Your answer should consist solely of the lines from the one containing "Under every image write" through the end of the entries below, duplicated exactly.

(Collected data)
□ □ □ □ □

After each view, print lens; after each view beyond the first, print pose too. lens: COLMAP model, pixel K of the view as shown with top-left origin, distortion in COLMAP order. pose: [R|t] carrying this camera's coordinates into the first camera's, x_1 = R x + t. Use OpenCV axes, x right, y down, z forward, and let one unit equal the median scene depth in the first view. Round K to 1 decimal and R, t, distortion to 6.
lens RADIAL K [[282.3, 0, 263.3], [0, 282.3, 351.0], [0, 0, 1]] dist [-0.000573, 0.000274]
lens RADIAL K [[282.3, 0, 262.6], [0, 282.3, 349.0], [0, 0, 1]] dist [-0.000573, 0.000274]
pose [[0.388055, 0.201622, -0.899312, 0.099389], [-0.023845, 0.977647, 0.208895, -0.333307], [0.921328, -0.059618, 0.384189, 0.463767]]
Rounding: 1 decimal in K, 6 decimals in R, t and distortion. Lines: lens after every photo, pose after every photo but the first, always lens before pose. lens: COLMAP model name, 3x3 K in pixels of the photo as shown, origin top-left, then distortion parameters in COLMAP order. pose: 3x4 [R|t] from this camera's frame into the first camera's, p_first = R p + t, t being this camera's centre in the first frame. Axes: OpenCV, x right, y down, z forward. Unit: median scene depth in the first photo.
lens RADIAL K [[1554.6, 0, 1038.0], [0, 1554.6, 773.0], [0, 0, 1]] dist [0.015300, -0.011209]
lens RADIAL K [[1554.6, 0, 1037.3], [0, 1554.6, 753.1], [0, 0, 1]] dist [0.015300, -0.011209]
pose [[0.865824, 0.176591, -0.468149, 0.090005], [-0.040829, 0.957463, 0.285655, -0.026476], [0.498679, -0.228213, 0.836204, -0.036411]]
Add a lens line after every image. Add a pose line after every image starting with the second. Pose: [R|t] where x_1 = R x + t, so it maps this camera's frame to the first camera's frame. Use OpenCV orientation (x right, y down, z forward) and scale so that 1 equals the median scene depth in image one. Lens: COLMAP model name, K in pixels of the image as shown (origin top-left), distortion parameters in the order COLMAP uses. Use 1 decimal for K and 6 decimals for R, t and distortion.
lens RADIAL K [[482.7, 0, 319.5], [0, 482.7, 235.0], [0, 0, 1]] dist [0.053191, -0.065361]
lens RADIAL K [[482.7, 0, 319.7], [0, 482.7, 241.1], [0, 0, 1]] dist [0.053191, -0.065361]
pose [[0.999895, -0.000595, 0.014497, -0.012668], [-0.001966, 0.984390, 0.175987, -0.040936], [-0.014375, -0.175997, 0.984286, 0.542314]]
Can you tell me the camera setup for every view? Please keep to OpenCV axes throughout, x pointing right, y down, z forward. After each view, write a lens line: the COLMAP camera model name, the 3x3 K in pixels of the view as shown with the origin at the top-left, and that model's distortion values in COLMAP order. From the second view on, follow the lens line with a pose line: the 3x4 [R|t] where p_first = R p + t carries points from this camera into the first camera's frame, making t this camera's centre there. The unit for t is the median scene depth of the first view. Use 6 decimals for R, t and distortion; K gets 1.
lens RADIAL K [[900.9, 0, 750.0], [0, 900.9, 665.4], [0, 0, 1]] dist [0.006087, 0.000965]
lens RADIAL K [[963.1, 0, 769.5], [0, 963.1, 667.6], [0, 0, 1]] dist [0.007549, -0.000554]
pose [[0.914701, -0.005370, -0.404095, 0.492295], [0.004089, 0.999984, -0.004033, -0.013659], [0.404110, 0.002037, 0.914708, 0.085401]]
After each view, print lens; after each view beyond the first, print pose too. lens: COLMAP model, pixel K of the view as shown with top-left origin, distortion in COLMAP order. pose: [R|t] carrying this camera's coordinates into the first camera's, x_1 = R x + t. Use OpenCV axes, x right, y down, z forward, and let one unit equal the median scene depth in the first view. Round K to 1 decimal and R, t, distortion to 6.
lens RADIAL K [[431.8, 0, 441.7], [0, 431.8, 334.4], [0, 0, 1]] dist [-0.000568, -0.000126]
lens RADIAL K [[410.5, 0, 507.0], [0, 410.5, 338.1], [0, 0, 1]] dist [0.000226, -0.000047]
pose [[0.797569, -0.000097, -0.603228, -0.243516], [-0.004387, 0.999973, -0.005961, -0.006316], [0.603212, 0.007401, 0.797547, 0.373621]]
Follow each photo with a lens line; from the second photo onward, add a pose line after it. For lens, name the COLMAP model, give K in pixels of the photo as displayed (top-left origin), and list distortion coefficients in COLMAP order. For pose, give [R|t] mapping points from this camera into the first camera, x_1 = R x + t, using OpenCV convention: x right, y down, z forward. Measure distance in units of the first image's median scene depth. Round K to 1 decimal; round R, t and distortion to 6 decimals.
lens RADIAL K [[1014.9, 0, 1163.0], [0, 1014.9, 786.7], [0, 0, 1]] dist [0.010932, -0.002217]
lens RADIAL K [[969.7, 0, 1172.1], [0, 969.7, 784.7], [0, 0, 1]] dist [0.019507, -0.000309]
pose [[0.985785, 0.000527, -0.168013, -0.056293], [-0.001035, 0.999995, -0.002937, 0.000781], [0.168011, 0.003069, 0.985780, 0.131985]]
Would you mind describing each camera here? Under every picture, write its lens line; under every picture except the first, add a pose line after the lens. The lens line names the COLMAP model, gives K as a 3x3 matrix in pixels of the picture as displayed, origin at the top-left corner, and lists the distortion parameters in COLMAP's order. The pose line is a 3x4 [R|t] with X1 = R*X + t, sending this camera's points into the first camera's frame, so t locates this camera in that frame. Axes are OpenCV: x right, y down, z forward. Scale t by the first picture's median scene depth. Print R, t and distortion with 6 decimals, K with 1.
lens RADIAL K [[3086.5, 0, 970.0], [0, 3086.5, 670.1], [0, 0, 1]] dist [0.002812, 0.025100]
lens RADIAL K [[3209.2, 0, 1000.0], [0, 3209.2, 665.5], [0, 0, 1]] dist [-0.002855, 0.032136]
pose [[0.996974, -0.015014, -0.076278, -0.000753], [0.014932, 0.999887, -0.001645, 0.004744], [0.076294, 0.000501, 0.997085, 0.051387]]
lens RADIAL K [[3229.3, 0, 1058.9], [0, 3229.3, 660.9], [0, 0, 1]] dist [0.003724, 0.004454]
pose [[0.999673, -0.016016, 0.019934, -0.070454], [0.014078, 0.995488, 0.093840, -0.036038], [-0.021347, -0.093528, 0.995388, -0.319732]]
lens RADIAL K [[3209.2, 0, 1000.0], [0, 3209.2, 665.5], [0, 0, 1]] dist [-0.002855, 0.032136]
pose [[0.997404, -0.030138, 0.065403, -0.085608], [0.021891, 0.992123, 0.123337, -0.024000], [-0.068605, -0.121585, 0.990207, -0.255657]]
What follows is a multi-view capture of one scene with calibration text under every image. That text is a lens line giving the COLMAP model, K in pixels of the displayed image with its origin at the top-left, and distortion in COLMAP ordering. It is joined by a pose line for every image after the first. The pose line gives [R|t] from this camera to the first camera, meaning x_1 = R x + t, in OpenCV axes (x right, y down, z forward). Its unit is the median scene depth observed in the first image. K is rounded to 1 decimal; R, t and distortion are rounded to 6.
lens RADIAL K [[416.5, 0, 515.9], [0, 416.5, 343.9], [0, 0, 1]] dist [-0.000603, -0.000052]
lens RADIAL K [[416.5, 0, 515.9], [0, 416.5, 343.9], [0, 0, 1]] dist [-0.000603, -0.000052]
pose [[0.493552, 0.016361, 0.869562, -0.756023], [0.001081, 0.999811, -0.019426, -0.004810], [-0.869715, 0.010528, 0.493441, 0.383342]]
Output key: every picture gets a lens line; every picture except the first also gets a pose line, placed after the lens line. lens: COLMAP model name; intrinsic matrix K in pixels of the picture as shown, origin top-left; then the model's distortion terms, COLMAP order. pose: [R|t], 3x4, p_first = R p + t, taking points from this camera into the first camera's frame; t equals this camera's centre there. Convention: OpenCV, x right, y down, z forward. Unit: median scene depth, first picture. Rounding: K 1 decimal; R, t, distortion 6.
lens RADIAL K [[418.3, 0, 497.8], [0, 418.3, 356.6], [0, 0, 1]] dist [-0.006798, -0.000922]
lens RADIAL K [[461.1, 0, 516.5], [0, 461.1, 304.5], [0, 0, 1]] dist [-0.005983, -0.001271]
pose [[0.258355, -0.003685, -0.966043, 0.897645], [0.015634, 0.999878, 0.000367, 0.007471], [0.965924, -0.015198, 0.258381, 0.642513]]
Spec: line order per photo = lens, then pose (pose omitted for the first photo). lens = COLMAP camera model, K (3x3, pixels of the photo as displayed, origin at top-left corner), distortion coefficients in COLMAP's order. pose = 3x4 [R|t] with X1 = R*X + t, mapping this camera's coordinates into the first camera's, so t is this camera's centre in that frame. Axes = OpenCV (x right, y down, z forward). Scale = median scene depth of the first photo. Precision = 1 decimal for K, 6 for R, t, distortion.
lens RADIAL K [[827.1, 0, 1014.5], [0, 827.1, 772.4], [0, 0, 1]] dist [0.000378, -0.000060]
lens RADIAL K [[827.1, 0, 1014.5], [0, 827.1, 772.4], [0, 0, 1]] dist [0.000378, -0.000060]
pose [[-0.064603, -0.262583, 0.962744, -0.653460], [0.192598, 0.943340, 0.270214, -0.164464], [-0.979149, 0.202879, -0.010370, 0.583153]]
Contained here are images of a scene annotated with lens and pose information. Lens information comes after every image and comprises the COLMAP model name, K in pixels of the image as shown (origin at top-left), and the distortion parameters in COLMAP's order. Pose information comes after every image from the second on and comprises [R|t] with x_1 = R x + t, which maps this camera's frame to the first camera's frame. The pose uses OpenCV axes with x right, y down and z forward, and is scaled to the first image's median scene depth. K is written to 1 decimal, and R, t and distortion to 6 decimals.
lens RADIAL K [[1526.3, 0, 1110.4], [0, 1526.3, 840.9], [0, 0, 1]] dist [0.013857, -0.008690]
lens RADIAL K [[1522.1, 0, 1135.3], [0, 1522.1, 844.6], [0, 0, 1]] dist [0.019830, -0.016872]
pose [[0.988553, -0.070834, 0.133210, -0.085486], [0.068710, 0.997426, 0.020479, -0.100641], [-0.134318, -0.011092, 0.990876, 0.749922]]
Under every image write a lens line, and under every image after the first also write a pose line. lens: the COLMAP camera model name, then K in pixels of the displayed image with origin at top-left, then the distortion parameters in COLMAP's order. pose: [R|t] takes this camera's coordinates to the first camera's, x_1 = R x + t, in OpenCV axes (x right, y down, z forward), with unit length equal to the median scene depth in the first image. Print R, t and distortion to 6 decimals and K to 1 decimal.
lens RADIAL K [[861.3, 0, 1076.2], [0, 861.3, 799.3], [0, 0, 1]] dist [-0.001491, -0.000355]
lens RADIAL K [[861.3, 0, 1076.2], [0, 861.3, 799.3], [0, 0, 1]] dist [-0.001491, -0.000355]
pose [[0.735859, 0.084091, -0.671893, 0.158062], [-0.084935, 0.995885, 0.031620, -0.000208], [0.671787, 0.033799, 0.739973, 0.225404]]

□ □ □ □ □

TASK ANSWER:
Under every image write a lens line, and under every image after the first also write a pose line. lens: the COLMAP camera model name, then K in pixels of the displayed image with origin at top-left, then the distortion parameters in COLMAP's order. pose: [R|t] takes this camera's coordinates to the first camera's, x_1 = R x + t, in OpenCV axes (x right, y down, z forward), with unit length equal to the median scene depth in the first image. Print R, t and distortion to 6 decimals and K to 1 decimal.
lens RADIAL K [[861.3, 0, 1076.2], [0, 861.3, 799.3], [0, 0, 1]] dist [-0.001491, -0.000355]
lens RADIAL K [[861.3, 0, 1076.2], [0, 861.3, 799.3], [0, 0, 1]] dist [-0.001491, -0.000355]
pose [[0.735859, 0.084091, -0.671893, 0.158062], [-0.084935, 0.995885, 0.031620, -0.000208], [0.671787, 0.033799, 0.739973, 0.225404]]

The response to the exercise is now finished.